After retracing a significant part of its rally, crude oil is now retesting the range developed in the fourth quarter of 2012:
The short term trend continues to be lower-- and if China and emerging markets continue to be weak, commodities will continue to suffer. However, there is a major technical support at 84 that will most likely prevent crude from a significant move to the downside.
With that technical analysis, it makes sense to be a little bearish here, neutral on another few points lower, and then bullish a few points lower from that. It may seem like a complicated thesis, but with options trading we can structure our risk to take advantage of that.
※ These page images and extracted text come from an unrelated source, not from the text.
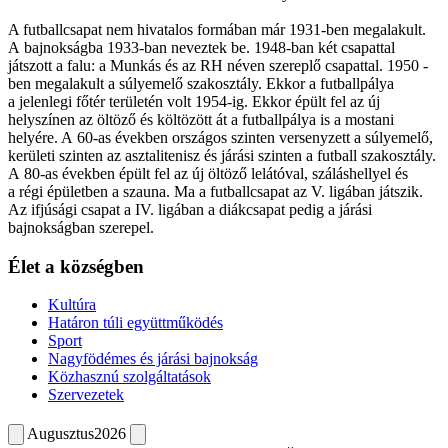
A futballcsapat nem hivatalos formában már 1931-ben megalakult.
A bajnokságba 1933-ban neveztek be. 1948-ban két csapattal
játszott a falu: a Munkás és az RH néven szereplő csapattal. 1950 -
ben megalakult a súlyemelő szakosztály. Ekkor a futballpálya
a jelenlegi főtér területén volt 1954-ig. Ekkor épült fel az új
helyszínen az öltöző és költözött át a futballpálya is a mostani
helyére. A 60-as években országos szinten versenyzett a súlyemelő,
kerületi szinten az asztalitenisz és járási szinten a futball szakosztály.
A 80-as években épült fel az új öltöző lelátóval, száláshellyel és
a régi épületben a szauna. Ma a futballcsapat az V. ligában játszik.
Az ifjúsági csapat a IV. ligában a diákcsapat pedig a járási
bajnokságban szerepel.
Élet a községben
Kultúra
Határon túli együttműködés
Sport
Nagyfödémes és járási bajnokság
Közhasznú szolgáltatások
Szervezetek
Augusztus
2026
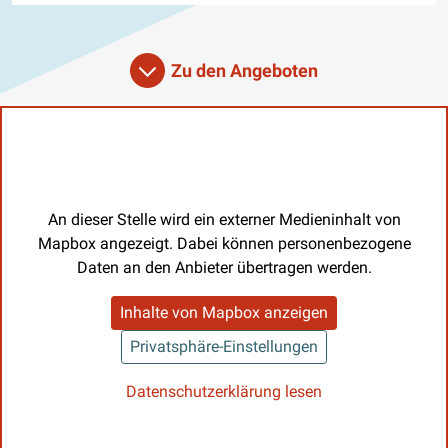
Zu den Angeboten
An dieser Stelle wird ein externer Medieninhalt von
Mapbox angezeigt. Dabei können personenbezogene
Daten an den Anbieter übertragen werden.
Inhalte von Mapbox anzeigen
Privatsphäre-Einstellungen
Datenschutzerklärung lesen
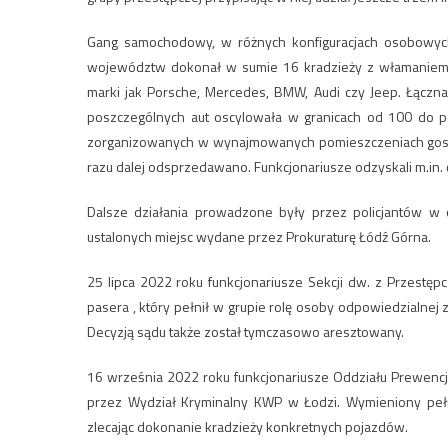
Gang samochodowy, w różnych konfiguracjach osobowych
województw dokonał w sumie 16 kradzieży z włamaniem p
marki jak Porsche, Mercedes, BMW, Audi czy Jeep. Łączna
poszczególnych aut oscylowała w granicach od 100 do po
zorganizowanych w wynajmowanych pomieszczeniach gospod
razu dalej odsprzedawano. Funkcjonariusze odzyskali m.in.
Dalsze działania prowadzone były przez policjantów w 
ustalonych miejsc wydane przez Prokuraturę Łódź Górna.
25 lipca 2022 roku funkcjonariusze Sekcji dw. z Przest
pasera , który pełnił w grupie rolę osoby odpowiedzialnej
Decyzją sądu także został tymczasowo aresztowany.
16 września 2022 roku funkcjonariusze Oddziału Prewencji
przez Wydział Kryminalny KWP w Łodzi. Wymieniony pełni
zlecając dokonanie kradzieży konkretnych pojazdów.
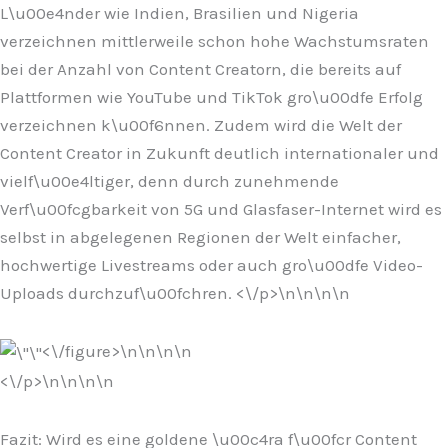
L\u00e4nder wie Indien, Brasilien und Nigeria
verzeichnen mittlerweile schon hohe Wachstumsraten
bei der Anzahl von Content Creatorn, die bereits auf
Plattformen wie YouTube und TikTok gro\u00dfe Erfolg
verzeichnen k\u00f6nnen. Zudem wird die Welt der
Content Creator in Zukunft deutlich internationaler und
vielf\u00e4ltiger, denn durch zunehmende
Verf\u00fcgbarkeit von 5G und Glasfaser-Internet wird es
selbst in abgelegenen Regionen der Welt einfacher,
hochwertige Livestreams oder auch gro\u00dfe Video-
Uploads durchzuf\u00fchren. <\/p>\n
\n\n
\n
<\/figure>\n
\n\n
\n
<\/p>\n
\n\n
\n
Fazit: Wird es eine goldene \u00c4ra f\u00fcr Content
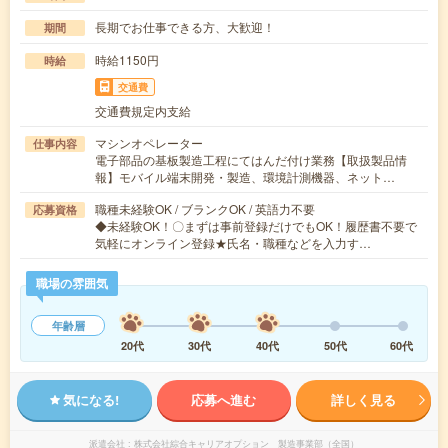
長期でお仕事できる方、大歓迎！
期間
時給1150円
時給
交通費
交通費規定内支給
マシンオペレーター
仕事内容
電子部品の基板製造工程にてはんだ付け業務【取扱製品情
報】モバイル端末開発・製造、環境計測機器、ネット…
職種未経験OK / ブランクOK / 英語力不要
応募資格
◆未経験OK！〇まずは事前登録だけでもOK！履歴書不要で
気軽にオンライン登録★氏名・職種などを入力す…
職場の雰囲気
年齢層
20代
30代
40代
50代
60代
気になる!
応募へ進む
詳しく見る
派遣会社
株式会社綜合キャリアオプション 製造事業部（全国）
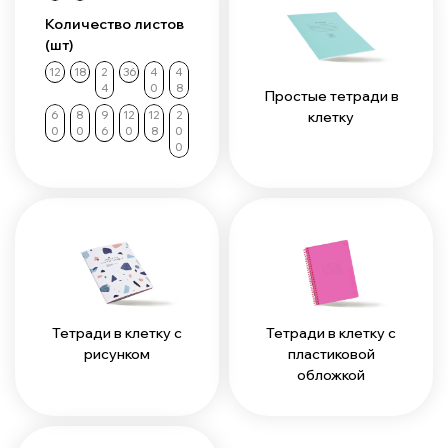
Количество листов
(шт)
12
18
2
36
4
4
4
0
8
Простые тетради в
клетку
6
8
9
12
12
2
0
0
6
0
8
0
0
Тетради в клетку с
Тетради в клетку с
рисунком
пластиковой
обложкой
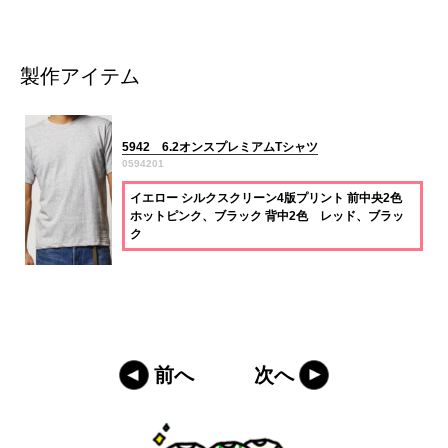
製作アイテム
5942 6.2オンスプレミアムTシャツ
0594201
イエロー シルクスクリーン4版プリント 前中央2色
ホットピンク、ブラック 背中2色 レッド、ブラッ
ク
前へ
次へ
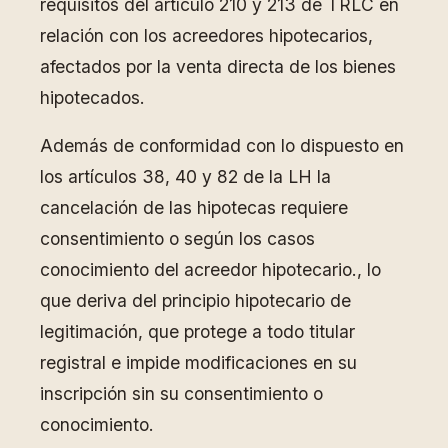
requisitos del artículo 210 y 213 de TRLC en
relación con los acreedores hipotecarios,
afectados por la venta directa de los bienes
hipotecados.
Además de conformidad con lo dispuesto en
los artículos 38, 40 y 82 de la LH la
cancelación de las hipotecas requiere
consentimiento o según los casos
conocimiento del acreedor hipotecario., lo
que deriva del principio hipotecario de
legitimación, que protege a todo titular
registral e impide modificaciones en su
inscripción sin su consentimiento o
conocimiento.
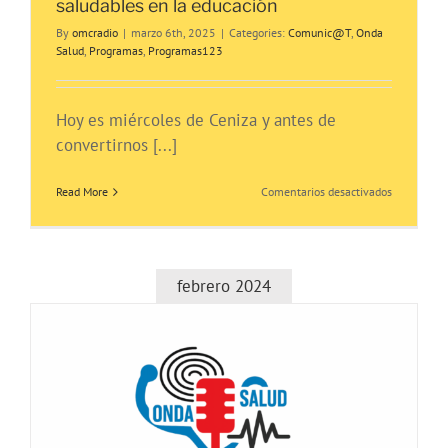
saludables en la educación
By
omcradio
|
marzo 6th, 2025
|
Categories:
Comunic@T
,
Onda
Salud
,
Programas
,
Programas123
Hoy es miércoles de Ceniza y antes de
convertirnos [...]
en
Read More
Comentarios desactivados
ONDA
SALUD:
Hablamos
sobre
hábitos
febrero 2024
saludables
en
la
educación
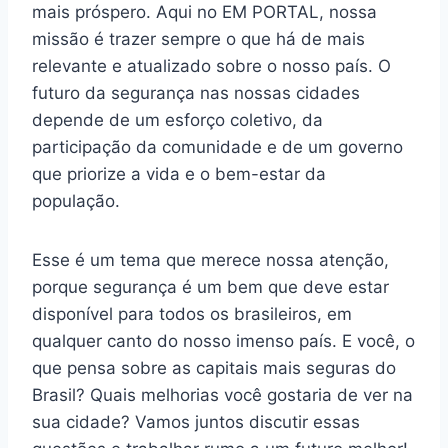
mais próspero. Aqui no EM PORTAL, nossa
missão é trazer sempre o que há de mais
relevante e atualizado sobre o nosso país. O
futuro da segurança nas nossas cidades
depende de um esforço coletivo, da
participação da comunidade e de um governo
que priorize a vida e o bem-estar da
população.
Esse é um tema que merece nossa atenção,
porque segurança é um bem que deve estar
disponível para todos os brasileiros, em
qualquer canto do nosso imenso país. E você, o
que pensa sobre as capitais mais seguras do
Brasil? Quais melhorias você gostaria de ver na
sua cidade? Vamos juntos discutir essas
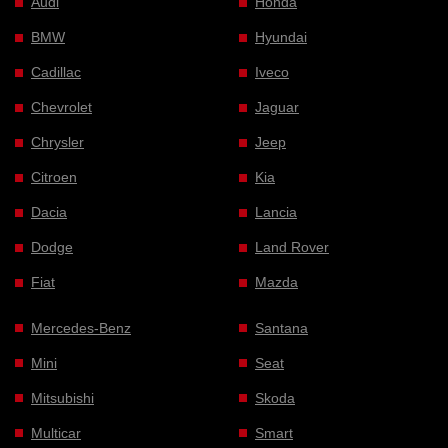
Audi
Honda
BMW
Hyundai
Cadillac
Iveco
Chevrolet
Jaguar
Chrysler
Jeep
Citroen
Kia
Dacia
Lancia
Dodge
Land Rover
Fiat
Mazda
Mercedes-Benz
Santana
Mini
Seat
Mitsubishi
Skoda
Multicar
Smart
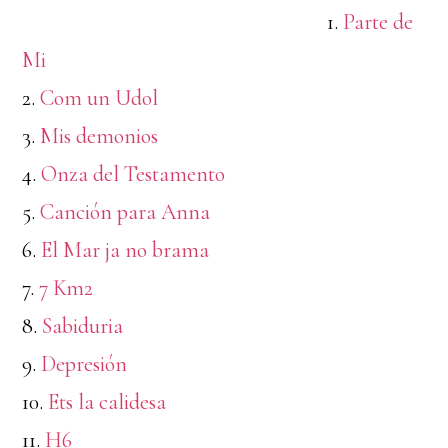
1.
Parte de
Mi
2.
Com un Udol
3.
Mis demonios
4.
Onza del Testamento
5.
Canción para Anna
6.
El Mar ja no brama
7.
7 Km2
8.
Sabiduria
9.
Depresión
10.
Ets la calidesa
11.
H6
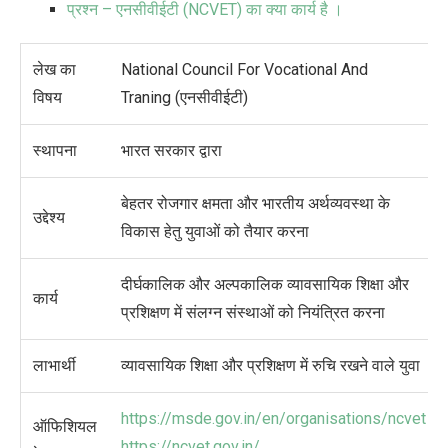
प्रश्न – एनसीवीईटी (NCVET) का क्या कार्य है ।
लेख का
National Council For Vocational And
विषय
Traning (एनसीवीईटी)
स्थापना
भारत सरकार द्वारा
बेहतर रोजगार क्षमता और भारतीय अर्थव्यवस्था के
उद्देश्य
विकास हेतु युवाओं को तैयार करना
दीर्घकालिक और अल्पकालिक व्यावसायिक शिक्षा और
कार्य
प्रशिक्षण में संलग्न संस्थाओं को नियंत्रित करना
लाभार्थी
व्यावसायिक शिक्षा और प्रशिक्षण में रुचि रखने वाले युवा
https://msde.gov.in/en/organisations/ncvet
ऑफिशियल
https://ncvet.gov.in/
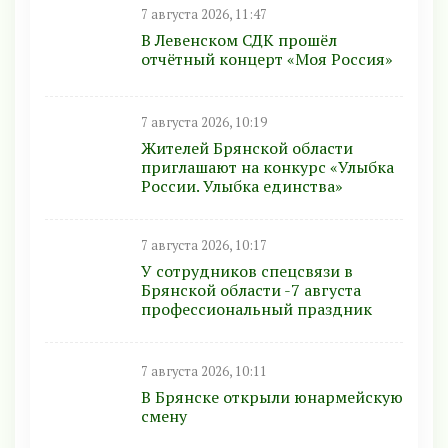
7 августа 2026, 11:47
В Левенском СДК прошёл
отчётный концерт «Моя Россия»
7 августа 2026, 10:19
Жителей Брянской области
приглашают на конкурс «Улыбка
России. Улыбка единства»
7 августа 2026, 10:17
У сотрудников спецсвязи в
Брянской области -7 августа
профессиональный праздник
7 августа 2026, 10:11
В Брянске открыли юнармейскую
смену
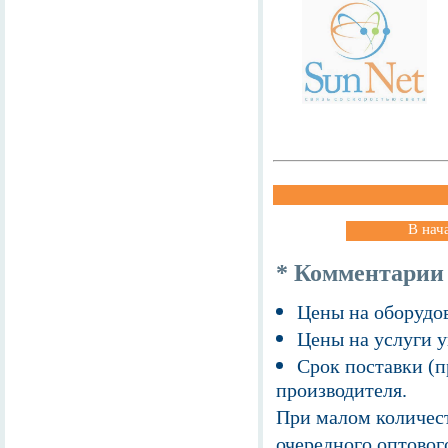
В нач
* Комментарии
Цены на оборудов
Цены на услуги у
Срок поставки (п
производителя.
При малом количест
очередного оптовог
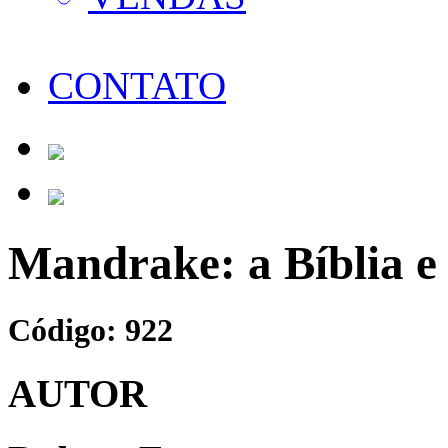
CONTATO
Mandrake: a Bíblia e
Código: 922
AUTOR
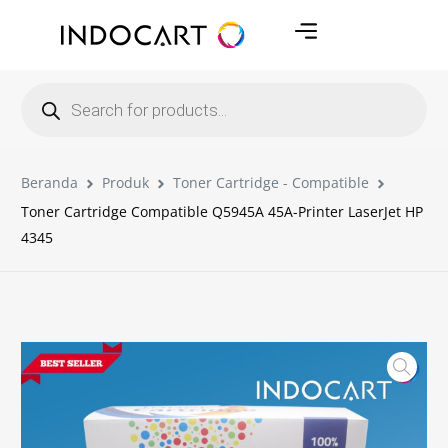
Beranda
Produk
Toner Cartridge - Compatible
Toner Cartridge Compatible Q5945A 45A-Printer LaserJet HP
4345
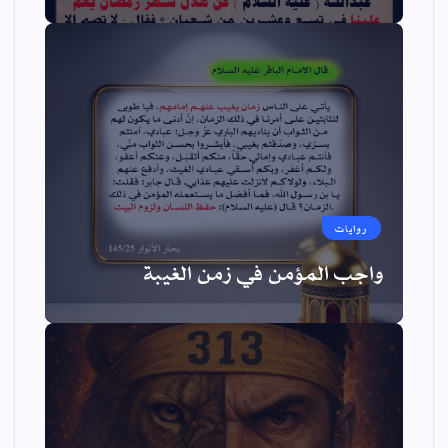
روايات
واجب المؤمن في زمن الغيبة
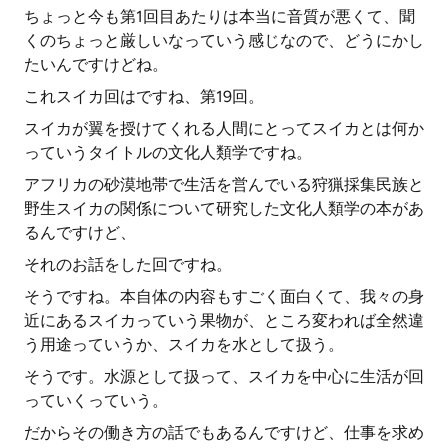
ちょっと今も第1回目あたりは本当に音質が悪くて、聞
くのちょっと厳しいなっていう感じなので、どうにかし
たいんですけどね。
これスイカ回はですね、第19回。
スイカが翼を授けてくれる人間にとってスイカとは何か
っていうタイトルの文化人類学ですね。
アフリカの砂漠地帯で生活を営んでいる狩猟採集民族と
野生スイカの関係について研究した文化人類学の本があ
るんですけど、
それのお話をした回ですね。
そうですね。本自体の内容もすごく面白くて、我々の身
近にあるスイカっていう果物が、ところ変われば全然違
う用途っていうか、スイカを水として扱う。
そうです。水源として扱って、スイカを中心に生活が回
っていくっていう。
だからその働き方の話でもあるんですけど、仕事を求め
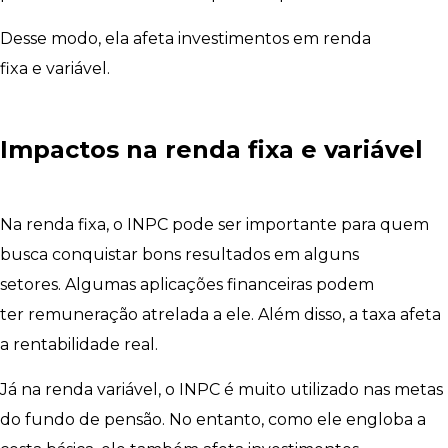
Desse modo, ela afeta investimentos em renda
fixa e variável.
Impactos na renda fixa e variável
Na renda fixa, o INPC pode ser importante para quem
busca conquistar bons resultados em alguns
setores. Algumas aplicações financeiras podem
ter remuneração atrelada a ele. Além disso, a taxa afeta
a rentabilidade real.
Já na renda variável, o INPC é muito utilizado nas metas
do fundo de pensão. No entanto, como ele engloba a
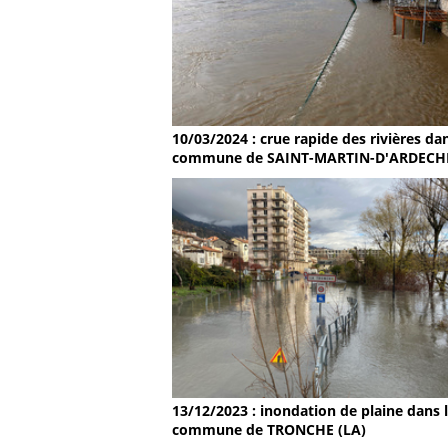
10/03/2024 : crue rapide des rivières dan
commune de SAINT-MARTIN-D'ARDECH
13/12/2023 : inondation de plaine dans 
commune de TRONCHE (LA)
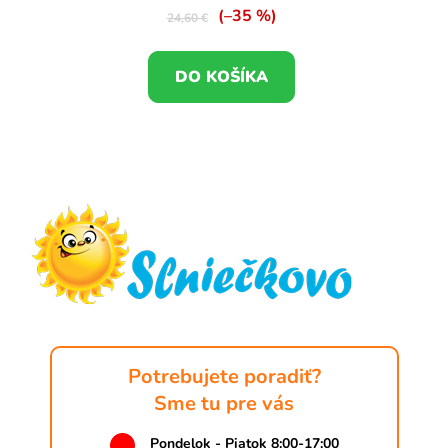
(–35 %)
24,60 €
DO KOŠÍKA
Z
á
p
ä
t
i
e
Potrebujete poradiť?
Sme tu pre vás
Pondelok - Piatok 8:00-17:00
The first trade idea to consider is a put 1x2 sale. This is where you buy a put and then sell twice as many puts further out of the money. Here is an example in USO, a crude oil ETP:
Buy 1 Apr 32 Put
Sell -2 Apr 31 Put
Credit: 0.20
This trade is technically long deltas, which means if a rapid selloff occurs immediately you will be left with a larger unrealized drawdown. The payout at expiration is where it gets interesting-- any price above 32 and you are profitable as you received a credit, and any action around 31 leads to slightly larger profits. Below 30 per share and it gets hairy, but 30 wouldn't be a bad place to own USO.
Another idea is to purchase a put calendar:
Buy 1 May 31 Put
Sell -1 Apr 31 Put
This trade has both upside and downside risk, and you make money if USO goes lower from here but stays above 29. This trade is also bullish vega, which means if the implied volatility in USO rises, it will benefit.